Polda Sumut pun merespons soal tudingan itu. Polda membenarkan bahwa keenam casis polwan itu dinyatakan Tidak Memenuhi Syarat (TMS) dalam ujian keswa.

Tim dokter seleksi keswa, Prof dr Elmeida Effendy mengatakan bahwa seluruh jawaban keenam casis polwan itu tidak menunjukkan kepribadiannya. Lalu, jawaban keenamnya sama dan penuh dengan kebohongan.

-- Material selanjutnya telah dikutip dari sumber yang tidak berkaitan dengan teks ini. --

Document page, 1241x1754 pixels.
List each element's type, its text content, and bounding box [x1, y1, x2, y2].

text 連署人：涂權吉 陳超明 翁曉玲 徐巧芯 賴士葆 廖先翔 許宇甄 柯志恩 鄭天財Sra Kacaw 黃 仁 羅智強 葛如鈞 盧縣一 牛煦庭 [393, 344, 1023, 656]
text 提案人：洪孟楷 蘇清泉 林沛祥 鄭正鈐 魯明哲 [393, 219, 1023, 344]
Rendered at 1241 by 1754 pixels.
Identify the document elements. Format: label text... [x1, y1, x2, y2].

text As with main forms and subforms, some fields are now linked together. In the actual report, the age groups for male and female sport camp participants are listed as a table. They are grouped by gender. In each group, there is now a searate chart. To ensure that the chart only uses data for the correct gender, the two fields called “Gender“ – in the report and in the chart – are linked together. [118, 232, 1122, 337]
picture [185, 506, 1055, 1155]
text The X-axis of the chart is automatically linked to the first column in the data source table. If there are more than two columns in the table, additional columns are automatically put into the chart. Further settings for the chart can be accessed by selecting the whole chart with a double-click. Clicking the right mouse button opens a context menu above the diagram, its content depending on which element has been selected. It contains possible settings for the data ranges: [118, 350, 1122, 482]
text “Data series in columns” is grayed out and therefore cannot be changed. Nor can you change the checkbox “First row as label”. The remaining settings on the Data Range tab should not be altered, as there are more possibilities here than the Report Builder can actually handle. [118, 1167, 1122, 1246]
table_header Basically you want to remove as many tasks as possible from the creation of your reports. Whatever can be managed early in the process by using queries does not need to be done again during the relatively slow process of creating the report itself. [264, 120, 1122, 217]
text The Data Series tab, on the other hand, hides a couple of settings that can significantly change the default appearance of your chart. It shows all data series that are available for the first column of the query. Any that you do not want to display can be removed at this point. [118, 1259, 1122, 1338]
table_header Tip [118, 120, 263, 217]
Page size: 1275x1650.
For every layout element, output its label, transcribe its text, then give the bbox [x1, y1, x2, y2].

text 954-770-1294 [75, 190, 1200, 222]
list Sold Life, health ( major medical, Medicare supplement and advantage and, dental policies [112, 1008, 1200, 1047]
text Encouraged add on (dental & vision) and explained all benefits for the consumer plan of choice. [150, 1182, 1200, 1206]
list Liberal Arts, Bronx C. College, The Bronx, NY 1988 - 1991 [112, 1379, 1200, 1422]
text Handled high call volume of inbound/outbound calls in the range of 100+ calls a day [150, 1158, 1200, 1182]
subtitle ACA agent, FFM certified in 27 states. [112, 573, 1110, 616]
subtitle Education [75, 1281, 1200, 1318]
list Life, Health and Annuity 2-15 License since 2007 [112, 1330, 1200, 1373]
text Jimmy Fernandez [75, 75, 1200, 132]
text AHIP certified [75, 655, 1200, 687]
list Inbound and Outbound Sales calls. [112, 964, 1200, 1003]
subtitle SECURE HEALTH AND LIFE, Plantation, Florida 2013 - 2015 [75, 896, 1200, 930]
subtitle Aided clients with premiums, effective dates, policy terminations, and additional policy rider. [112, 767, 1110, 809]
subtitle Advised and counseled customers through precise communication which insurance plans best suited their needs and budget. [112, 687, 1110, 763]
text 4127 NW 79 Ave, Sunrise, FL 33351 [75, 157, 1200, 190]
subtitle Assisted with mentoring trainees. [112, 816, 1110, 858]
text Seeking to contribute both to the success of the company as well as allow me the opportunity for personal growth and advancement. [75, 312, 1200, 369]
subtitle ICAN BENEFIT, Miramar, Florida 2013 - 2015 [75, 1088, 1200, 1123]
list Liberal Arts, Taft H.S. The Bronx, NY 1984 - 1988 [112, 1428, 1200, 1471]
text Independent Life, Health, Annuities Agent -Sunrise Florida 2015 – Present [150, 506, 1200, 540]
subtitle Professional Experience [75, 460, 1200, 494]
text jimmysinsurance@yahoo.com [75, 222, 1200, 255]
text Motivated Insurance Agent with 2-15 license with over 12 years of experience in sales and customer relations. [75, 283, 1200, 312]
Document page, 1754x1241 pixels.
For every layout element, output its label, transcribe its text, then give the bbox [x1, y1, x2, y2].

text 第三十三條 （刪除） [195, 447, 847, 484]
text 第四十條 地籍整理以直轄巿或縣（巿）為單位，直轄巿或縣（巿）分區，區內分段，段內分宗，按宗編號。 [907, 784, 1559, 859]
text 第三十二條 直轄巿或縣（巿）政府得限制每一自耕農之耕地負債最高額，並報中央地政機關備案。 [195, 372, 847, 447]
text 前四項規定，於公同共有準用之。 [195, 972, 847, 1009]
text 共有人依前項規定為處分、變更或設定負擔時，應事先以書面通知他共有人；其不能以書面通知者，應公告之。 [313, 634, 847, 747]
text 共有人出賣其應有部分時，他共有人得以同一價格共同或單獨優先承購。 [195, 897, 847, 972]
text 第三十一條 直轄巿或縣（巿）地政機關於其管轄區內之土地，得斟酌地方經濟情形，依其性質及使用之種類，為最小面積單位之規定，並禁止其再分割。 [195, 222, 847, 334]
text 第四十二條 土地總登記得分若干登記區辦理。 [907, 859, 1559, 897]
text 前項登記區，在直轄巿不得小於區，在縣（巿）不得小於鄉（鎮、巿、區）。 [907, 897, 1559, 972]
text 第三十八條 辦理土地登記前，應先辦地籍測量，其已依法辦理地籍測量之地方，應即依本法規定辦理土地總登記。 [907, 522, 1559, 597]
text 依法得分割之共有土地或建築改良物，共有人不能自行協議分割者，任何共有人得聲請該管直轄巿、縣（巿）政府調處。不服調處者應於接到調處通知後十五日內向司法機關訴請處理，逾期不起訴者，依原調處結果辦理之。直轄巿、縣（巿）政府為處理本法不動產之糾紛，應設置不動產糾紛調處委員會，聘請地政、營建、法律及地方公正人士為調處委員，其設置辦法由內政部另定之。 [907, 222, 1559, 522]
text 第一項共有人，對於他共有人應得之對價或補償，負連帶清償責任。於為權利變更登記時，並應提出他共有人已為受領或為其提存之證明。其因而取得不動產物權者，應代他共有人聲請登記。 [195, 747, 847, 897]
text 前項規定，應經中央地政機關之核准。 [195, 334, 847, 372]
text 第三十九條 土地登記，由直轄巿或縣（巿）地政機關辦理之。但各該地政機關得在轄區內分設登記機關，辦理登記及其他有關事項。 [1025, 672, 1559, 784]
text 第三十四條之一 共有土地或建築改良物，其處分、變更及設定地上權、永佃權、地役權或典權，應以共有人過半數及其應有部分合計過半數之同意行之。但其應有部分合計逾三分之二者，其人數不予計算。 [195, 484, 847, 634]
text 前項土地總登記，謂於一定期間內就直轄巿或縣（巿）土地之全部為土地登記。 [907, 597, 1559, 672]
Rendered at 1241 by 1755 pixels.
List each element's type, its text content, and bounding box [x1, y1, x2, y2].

"Jadi, ada suatu misunderstanding soal nilai, tapi kami menilai dengan skala validasi dan klinis validasi ada empat tanda, yaitu tanda tanya, f, l dan k. Kalau skala tanda tanya lebih dari 10, tidak valid, atau skala l lebih dari 75 dan f dan k lebih dari 70 tidak bisa diinterpretasi," ujarnya.

Lalu, Elmeida menjelaskan ada juga penilaian 10 skala berikutnya dan tidak bisa diinterpretasi, di antaranya mencakup, banyak mengeluh sakit badan, depresi, psikopat, histeria, feminim, maskulin dan paranoid. Itu semua harusnya bisa dinilai.

"Tapi kalau yang empat skala validasi itu sudah gagal. Kebelakangnya tidak akan dinilai," jelasnya.

"Yang ada didalam materi itu bukan soal dan bukan pertanyaan, tapi pernyataan. Jadi, tidak ada benar dan salah. Jadi kalau kita normal dan kepribadian kita berbeda beda, contoh adanya pernyataan misalnya menyatakannya kita penakut dan pemberani. Jadi, penakut dan pemberani itu tidak berarti salah, jika dalam batas normal. Tentunya kita akan menjawab sesuai dengan kepribadian kita. Jangan mengadopsi kepribadian orang. Jadilah nilai kebohongan kita tinggi dan nilai itu jadi TMS," tegasnya.